_SOURCE EXTRACT_
┄┄┄┄┄┄
When you pull the carrier make sure to pull it out easy and watch for the side to side shims make sure to put them back in just the way they came out. Same with the bolts and straps that hold the carrier in. Try to put every thing back just like it was when you started. 

Is the pinion sell by the drive shaft leaking?


----------



## 42867Goat (Apr 5, 2011)

The leak is at the end of the driver side axle tube underneath the drum brake. I assume a change of seals and bearing will take care of that. I might use your technique if it turns out Napa can't do it, but I know they have a machine that will press and pull it off and will take an hour and $25 for them to do so. Truthfully I hope it turns out to be a C clip, I'll know the axle can never pop out on me.


----------



## 42867Goat (Apr 5, 2011)

As it turns out the rear end is a 12 bolt olds, 10 bolt ring gear rear end. The axles were actually totally different from each other and the passenger side had a spun bearing. I ordered brand new axles shafts and got skf bearings with national seals. It went back together seamlessly. I also got a shiny new LPW cover that looks pretty nice and adds to the stance.


----------



## dimitri (Feb 13, 2009)

An other option to dropping the rpm is to go to a GM 4 speed automatic.


----------



## geeteeohguy (Feb 2, 2008)
┄┄┄┄┄┄
_EXTRACTED RECORDS_

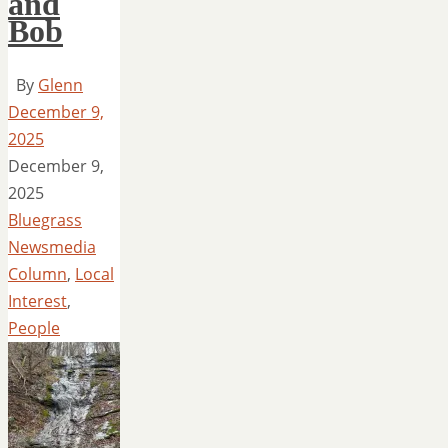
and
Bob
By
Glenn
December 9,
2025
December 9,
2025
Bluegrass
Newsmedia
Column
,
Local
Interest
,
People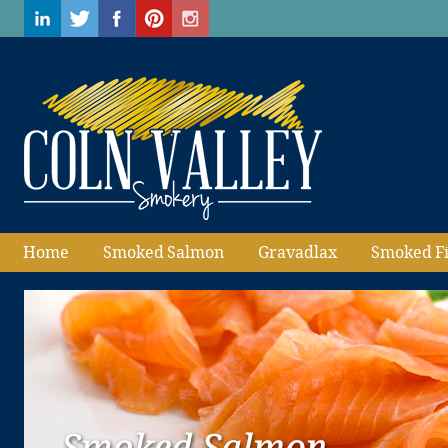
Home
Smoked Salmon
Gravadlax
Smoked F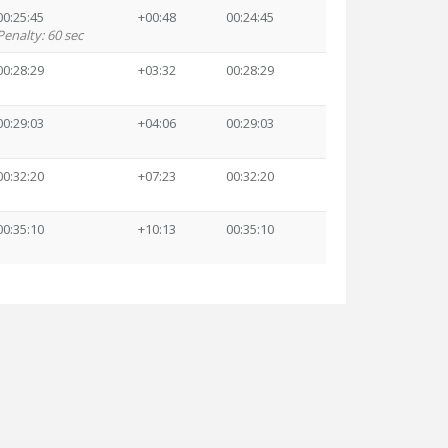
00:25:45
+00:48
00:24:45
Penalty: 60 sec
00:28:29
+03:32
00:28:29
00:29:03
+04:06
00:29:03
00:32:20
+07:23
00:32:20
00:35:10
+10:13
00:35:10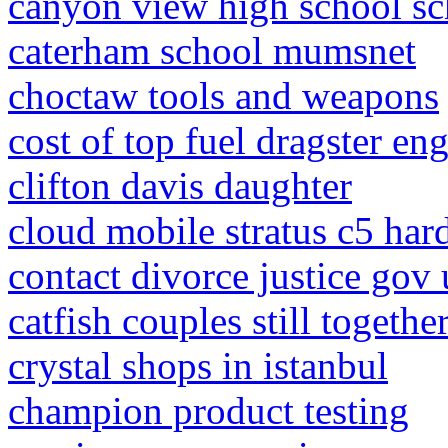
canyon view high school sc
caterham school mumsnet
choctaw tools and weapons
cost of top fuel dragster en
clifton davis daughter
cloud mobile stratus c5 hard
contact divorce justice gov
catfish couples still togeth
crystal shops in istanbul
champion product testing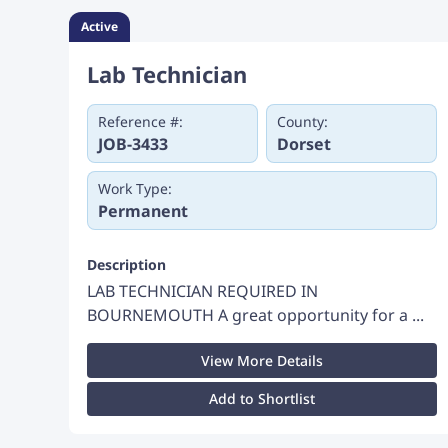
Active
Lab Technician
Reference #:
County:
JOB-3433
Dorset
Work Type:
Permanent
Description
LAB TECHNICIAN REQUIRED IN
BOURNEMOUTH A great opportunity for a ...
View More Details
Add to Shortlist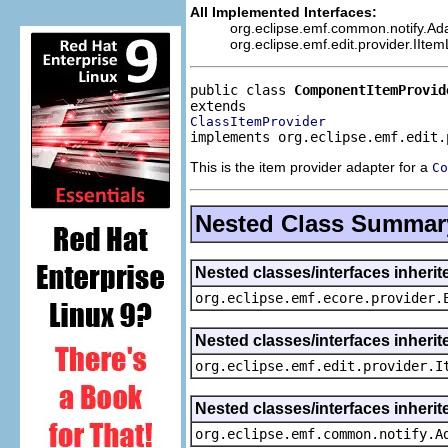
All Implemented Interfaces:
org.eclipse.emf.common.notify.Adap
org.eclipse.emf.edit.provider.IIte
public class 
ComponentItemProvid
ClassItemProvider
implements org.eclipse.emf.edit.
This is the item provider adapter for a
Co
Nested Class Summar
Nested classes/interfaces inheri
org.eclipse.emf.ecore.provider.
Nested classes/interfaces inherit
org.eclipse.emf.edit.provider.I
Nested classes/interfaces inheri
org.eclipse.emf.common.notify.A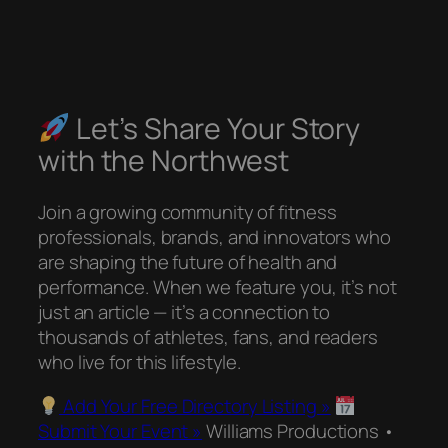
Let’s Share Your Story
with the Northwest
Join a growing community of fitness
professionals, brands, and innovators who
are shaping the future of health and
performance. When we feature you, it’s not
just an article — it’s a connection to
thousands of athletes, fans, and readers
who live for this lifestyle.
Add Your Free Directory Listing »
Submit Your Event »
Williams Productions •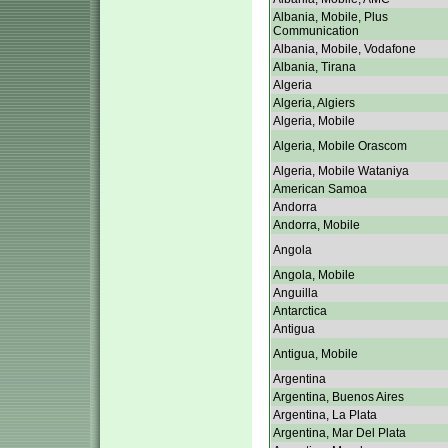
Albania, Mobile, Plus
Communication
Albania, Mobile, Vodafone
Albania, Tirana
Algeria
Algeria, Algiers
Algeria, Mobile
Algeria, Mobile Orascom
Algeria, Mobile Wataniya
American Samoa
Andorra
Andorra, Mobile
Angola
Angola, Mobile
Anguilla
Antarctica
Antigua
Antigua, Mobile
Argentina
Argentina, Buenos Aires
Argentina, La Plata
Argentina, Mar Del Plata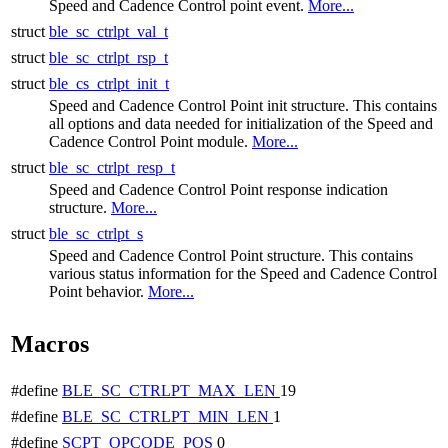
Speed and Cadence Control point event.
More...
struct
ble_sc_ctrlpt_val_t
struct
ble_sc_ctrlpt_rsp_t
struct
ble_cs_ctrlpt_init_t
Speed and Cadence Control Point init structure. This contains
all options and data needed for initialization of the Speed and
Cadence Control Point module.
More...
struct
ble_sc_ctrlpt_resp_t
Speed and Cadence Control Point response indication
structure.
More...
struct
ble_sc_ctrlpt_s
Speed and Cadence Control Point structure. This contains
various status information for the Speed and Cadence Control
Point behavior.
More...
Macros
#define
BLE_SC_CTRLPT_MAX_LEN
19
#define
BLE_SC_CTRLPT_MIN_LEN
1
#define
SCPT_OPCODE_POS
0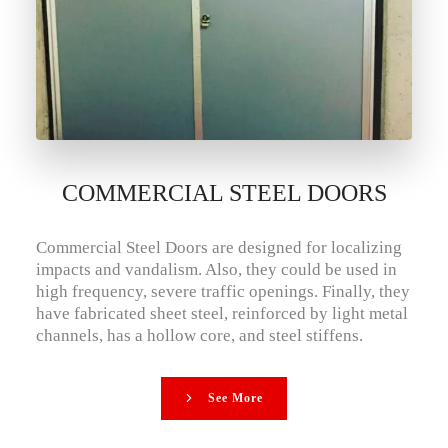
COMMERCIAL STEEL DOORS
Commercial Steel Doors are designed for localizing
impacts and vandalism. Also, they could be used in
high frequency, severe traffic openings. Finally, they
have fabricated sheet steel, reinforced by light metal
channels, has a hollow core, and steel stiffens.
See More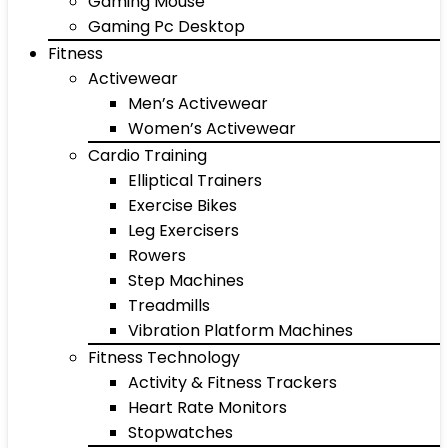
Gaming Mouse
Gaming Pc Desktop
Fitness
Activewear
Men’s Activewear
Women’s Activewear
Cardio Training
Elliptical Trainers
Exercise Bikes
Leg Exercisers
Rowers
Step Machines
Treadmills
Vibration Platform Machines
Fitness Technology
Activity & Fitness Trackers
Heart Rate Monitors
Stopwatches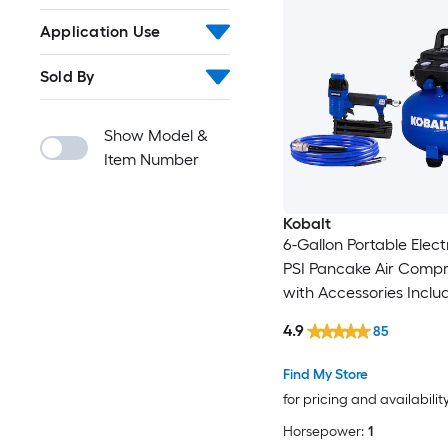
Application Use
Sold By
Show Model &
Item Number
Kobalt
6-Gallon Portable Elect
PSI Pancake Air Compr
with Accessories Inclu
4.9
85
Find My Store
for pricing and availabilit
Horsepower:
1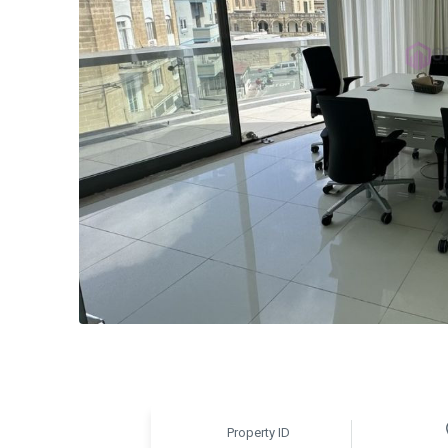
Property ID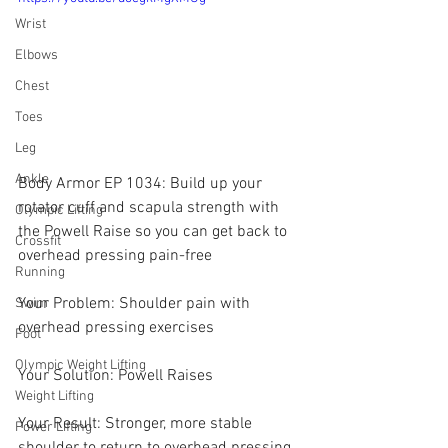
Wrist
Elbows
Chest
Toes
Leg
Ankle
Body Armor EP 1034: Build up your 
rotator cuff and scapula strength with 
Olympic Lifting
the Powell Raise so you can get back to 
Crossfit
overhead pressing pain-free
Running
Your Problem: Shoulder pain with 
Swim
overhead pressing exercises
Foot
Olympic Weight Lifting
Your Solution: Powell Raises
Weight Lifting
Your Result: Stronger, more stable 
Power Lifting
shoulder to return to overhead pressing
┄┄┄┄┄┄
_WHAT YOU NEED TO DO_
Write a continuation of the forum thread on rear axle repair, beginning after its final line.

_REPLY_
With the 421, I'd just swap in a taller rear gear....like a 2.93 or a 3.08. Also, the lack of air thing isn't the most likely problem. Cars with restricted intakes won't idle well, either. Black smoke, rough running, etc. You have other issues, most likely fuel supply or ignition curve that't not dialed in. Congrats on your new goat....it's a beauty. If you want a TON of information about your car, from guys who owned them new and /or worked at GM in the '60's, try the py forumsonline. Not as "small and friendly" as this forum, but a ton if information for you. I know you just fixed your Olds rear end, but if I were in your shoes, I'd look for a ten bolt or 12 bolt Pontiac rear end with a lazy gear and drop the whole thing in. They're cheap compaired to the "performance" geared rears and available. You could sell the Olds unit to a collector or keep it as a spare. I installed a 2.56 posi in my '67 two years ago because a guy GAVE it to me!! My fuel mileage went from 15mpg with the old 3.36 gear to over 20mpg now, and it loafs along at 75mph, 2450rpm and running cool. I love it.


----------



## SPDMETL (Apr 30, 2011)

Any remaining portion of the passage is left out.